Edit the lines running from the line with "- [ ] Style" to the line with "Los Bonos son", changing "thermostat" to "dashboard" and leaving everything else as it is. Return only those lines.
--- RECORDED INFORMATION Enclosed Below ---
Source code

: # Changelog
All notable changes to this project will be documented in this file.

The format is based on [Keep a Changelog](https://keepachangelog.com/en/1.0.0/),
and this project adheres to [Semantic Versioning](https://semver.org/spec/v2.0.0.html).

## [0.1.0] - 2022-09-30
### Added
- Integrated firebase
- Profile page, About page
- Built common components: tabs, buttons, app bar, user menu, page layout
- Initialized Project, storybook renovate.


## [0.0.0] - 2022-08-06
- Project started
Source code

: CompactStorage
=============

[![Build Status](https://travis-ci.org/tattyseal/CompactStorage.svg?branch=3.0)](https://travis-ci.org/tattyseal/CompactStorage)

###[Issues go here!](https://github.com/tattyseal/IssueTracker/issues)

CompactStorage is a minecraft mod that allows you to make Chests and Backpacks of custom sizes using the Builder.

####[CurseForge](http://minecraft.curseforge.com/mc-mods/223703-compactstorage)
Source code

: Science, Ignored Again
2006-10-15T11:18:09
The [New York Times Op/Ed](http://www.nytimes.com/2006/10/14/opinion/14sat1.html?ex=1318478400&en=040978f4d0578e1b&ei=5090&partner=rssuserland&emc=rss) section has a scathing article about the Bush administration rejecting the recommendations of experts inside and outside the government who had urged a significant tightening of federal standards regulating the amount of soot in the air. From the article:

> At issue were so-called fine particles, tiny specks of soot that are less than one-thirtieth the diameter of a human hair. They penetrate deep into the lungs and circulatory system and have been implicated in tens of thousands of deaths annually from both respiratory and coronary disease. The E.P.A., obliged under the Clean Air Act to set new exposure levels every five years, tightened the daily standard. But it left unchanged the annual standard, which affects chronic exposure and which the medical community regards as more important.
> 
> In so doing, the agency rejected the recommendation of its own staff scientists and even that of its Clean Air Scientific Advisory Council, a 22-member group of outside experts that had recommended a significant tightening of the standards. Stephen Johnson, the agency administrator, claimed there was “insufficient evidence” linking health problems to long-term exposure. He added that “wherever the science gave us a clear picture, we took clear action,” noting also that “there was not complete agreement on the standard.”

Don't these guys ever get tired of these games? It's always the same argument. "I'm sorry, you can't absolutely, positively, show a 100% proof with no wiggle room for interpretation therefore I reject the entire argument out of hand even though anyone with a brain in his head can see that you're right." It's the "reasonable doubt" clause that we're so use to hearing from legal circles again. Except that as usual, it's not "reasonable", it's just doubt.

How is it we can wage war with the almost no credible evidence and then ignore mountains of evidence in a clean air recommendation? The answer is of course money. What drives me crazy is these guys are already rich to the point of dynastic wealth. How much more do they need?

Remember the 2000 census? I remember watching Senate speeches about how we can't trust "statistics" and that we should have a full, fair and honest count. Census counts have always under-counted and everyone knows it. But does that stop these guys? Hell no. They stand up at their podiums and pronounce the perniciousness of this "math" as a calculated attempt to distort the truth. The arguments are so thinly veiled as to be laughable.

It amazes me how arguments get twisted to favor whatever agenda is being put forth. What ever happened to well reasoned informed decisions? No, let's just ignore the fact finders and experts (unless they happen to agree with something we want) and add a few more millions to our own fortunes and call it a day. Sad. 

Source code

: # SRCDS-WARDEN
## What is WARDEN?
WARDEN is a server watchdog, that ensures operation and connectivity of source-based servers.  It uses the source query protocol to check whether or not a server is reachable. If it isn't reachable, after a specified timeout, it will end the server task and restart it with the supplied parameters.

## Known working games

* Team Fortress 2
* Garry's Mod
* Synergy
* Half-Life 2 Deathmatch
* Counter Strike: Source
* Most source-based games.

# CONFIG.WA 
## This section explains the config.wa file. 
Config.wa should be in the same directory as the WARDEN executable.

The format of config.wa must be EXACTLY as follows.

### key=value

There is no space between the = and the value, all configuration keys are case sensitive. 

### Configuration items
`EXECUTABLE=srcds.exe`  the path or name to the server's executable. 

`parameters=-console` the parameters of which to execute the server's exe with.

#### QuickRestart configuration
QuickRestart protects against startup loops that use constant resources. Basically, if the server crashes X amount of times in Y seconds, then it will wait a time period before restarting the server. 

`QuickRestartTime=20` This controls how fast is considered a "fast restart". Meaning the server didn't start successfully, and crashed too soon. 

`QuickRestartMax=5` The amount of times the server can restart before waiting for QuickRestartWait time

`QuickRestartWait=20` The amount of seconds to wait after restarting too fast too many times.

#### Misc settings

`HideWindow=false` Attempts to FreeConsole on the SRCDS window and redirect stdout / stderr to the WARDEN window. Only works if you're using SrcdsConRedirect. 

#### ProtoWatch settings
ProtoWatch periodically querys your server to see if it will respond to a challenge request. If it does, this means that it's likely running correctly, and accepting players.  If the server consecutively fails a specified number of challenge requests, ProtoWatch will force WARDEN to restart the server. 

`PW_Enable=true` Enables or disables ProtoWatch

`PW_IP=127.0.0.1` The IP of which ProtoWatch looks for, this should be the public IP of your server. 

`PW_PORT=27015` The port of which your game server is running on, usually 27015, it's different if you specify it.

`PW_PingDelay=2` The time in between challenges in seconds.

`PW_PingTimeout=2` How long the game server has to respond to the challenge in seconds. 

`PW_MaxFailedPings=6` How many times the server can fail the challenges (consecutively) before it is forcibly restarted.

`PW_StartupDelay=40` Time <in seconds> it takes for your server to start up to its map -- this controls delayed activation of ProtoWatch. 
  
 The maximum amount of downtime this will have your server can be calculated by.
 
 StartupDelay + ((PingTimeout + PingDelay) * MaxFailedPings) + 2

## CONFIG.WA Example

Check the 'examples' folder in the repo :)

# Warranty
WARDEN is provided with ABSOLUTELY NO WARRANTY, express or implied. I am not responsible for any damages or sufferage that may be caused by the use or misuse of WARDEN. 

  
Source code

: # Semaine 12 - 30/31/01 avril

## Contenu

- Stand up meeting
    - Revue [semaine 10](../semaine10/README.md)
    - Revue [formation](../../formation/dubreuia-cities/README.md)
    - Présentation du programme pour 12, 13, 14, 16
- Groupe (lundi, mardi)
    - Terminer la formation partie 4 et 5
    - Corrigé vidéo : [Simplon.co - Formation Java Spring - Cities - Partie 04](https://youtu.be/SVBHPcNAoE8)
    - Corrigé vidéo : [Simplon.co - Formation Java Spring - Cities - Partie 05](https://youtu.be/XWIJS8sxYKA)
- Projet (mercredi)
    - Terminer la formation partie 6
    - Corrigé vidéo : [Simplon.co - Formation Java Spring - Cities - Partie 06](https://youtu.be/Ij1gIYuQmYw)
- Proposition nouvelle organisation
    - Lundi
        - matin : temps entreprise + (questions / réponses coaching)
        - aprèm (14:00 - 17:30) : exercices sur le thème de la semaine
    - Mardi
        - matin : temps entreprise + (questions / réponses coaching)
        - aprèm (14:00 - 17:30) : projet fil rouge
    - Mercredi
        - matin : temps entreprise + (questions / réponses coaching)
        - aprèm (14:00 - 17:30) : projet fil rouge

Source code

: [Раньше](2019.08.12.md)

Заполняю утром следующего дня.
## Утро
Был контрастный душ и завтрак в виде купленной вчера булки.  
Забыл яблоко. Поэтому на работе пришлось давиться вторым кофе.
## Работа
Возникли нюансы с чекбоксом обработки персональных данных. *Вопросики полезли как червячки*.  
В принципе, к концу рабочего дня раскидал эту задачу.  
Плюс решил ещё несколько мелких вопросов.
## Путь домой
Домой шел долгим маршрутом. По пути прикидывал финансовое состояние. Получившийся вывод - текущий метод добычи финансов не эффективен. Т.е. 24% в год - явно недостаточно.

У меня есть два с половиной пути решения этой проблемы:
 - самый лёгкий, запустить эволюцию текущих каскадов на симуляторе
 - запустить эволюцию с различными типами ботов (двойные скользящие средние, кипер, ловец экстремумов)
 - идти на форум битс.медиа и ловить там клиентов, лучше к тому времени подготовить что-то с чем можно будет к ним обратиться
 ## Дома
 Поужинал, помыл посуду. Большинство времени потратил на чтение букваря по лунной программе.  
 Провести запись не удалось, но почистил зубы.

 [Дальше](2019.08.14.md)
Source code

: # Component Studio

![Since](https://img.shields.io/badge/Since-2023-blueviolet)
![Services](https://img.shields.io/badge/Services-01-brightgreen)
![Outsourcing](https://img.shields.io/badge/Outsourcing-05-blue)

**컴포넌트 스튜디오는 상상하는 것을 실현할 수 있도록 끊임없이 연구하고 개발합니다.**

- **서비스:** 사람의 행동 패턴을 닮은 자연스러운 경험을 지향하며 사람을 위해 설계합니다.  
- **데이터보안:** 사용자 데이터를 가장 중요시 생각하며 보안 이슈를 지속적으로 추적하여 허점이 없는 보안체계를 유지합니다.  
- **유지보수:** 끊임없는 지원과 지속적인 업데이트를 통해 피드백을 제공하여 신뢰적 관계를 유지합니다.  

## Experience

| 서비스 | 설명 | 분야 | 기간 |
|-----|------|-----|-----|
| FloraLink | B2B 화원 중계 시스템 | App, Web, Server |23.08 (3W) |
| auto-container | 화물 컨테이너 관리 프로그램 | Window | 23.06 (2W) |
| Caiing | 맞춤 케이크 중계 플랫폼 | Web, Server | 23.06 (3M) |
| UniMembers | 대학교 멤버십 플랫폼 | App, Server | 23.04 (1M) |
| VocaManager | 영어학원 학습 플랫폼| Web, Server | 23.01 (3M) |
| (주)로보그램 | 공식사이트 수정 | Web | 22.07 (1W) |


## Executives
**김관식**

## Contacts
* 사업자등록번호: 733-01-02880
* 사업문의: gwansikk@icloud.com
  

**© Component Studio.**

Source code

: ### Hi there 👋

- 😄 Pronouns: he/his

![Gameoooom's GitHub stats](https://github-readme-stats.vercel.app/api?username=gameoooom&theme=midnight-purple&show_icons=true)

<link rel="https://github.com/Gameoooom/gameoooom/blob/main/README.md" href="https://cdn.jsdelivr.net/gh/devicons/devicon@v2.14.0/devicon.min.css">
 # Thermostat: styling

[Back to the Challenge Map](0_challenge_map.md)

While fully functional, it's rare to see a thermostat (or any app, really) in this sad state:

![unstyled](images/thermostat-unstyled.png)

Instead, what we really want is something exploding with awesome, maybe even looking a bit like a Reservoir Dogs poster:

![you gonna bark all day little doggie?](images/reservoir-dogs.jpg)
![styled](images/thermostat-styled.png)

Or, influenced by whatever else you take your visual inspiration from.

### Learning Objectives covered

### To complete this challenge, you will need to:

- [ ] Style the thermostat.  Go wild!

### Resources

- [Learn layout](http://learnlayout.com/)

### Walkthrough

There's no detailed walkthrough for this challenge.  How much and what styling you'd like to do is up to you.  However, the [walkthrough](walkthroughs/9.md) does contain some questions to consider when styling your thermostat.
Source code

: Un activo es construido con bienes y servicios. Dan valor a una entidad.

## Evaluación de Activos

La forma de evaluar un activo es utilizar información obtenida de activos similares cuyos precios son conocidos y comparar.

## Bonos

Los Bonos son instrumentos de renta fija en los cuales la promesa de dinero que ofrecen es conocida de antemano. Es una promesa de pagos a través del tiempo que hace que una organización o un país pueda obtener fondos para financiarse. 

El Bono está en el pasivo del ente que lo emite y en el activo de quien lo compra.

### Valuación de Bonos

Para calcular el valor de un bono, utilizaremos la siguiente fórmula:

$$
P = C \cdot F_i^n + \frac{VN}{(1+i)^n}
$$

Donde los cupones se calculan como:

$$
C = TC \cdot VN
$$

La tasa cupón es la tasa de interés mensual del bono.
--- End of Enclosed RECORDED INFORMATION ---
= RESPONSE BOX =
- [ ] Style the dashboard.  Go wild!

### Resources

- [Learn layout](http://learnlayout.com/)

### Walkthrough

There's no detailed walkthrough for this challenge.  How much and what styling you'd like to do is up to you.  However, the [walkthrough](walkthroughs/9.md) does contain some questions to consider when styling your dashboard.
Source code

: Un activo es construido con bienes y servicios. Dan valor a una entidad.

## Evaluación de Activos

La forma de evaluar un activo es utilizar información obtenida de activos similares cuyos precios son conocidos y comparar.

## Bonos

Los Bonos son instrumentos de renta fija en los cuales la promesa de dinero que ofrecen es conocida de antemano. Es una promesa de pagos a través del tiempo que hace que una organización o un país pueda obtener fondos para financiarse. 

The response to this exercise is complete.